Why in news?
The Organisation for Economic Cooperation and Development (OECD) had recently released Economic Survey of India 2017 report.
What are the findings of the survey?
- It cut its growth projection for India in 2016-17 to 7% from the 7.4% it had projected last year.
- It also has forecast a growth rate of 7.3% for 2017-18 and 7.7% for 2018-19.
- This is more than double the current global growth figure, and four times the OECD average.
- At the same time, inflation, the current account deficit, and the central government deficit have all been brought down in the past few years.
- The report raised some issues that could alter the performance of the Indian economy, including the bank NPA issue and geopolitical risks.
- The report also added that the increase in NPLs (non-performing loans) largely reflects greater recognition of them, rather than a further deterioration of underlying fundamentals.
- It states that the highly-leveraged companies and public banks with large non-performing loans are exposed to major shocks emanating from domestic and foreign financial markets.
- It also predicts that Investment would suffer and recapitalisation needs would increase, with a negative impact on economic growth and the fiscal deficit.
What are the measures advised in the survey?

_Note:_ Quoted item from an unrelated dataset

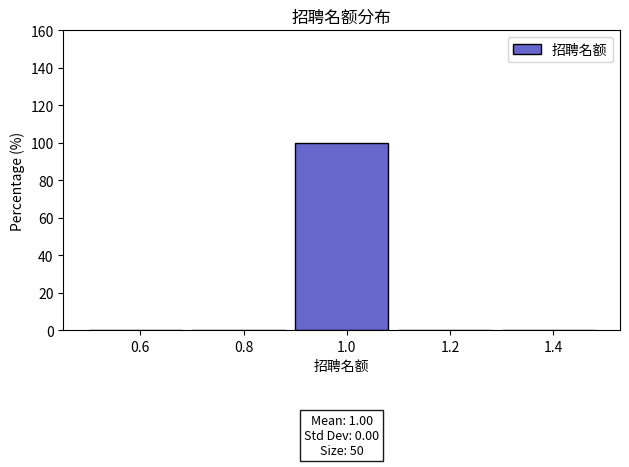

Over which range of the x-axis is the bar tallest?

0.9 to 1.1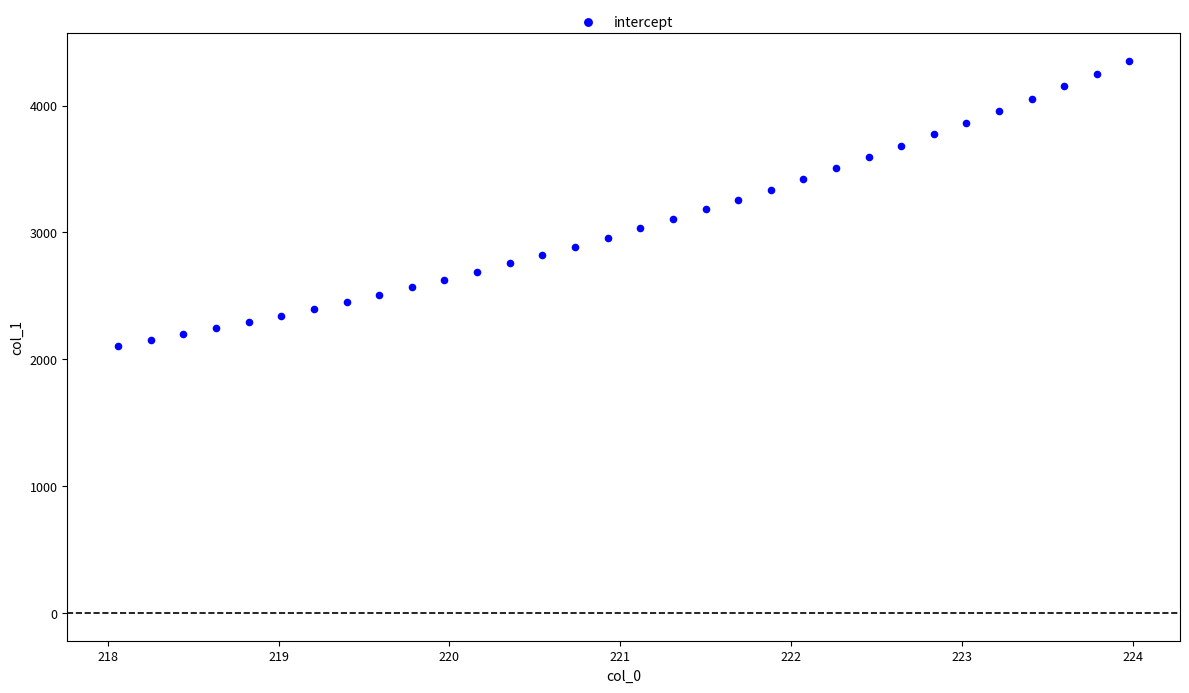

What is the range of Y values (max minus min)?

2247.4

- The survey report highlighted some key measures to increase revenue and align the system to international standards.
- High corporate income tax rates and a narrow base distort the allocation of resources, discourage foreign investment and make tax evasion and avoidance more attractive.
- Tax disputes are frequent and long to resolve.
- Staff numbers and training levels are low in the tax administration.
- Therefore the OECD recommended implementing the reduction of the corporate tax rate from 30% to 25%, provide certainty regarding tax rules and their implementation, and increase the number and training of staff employed in the tax administration.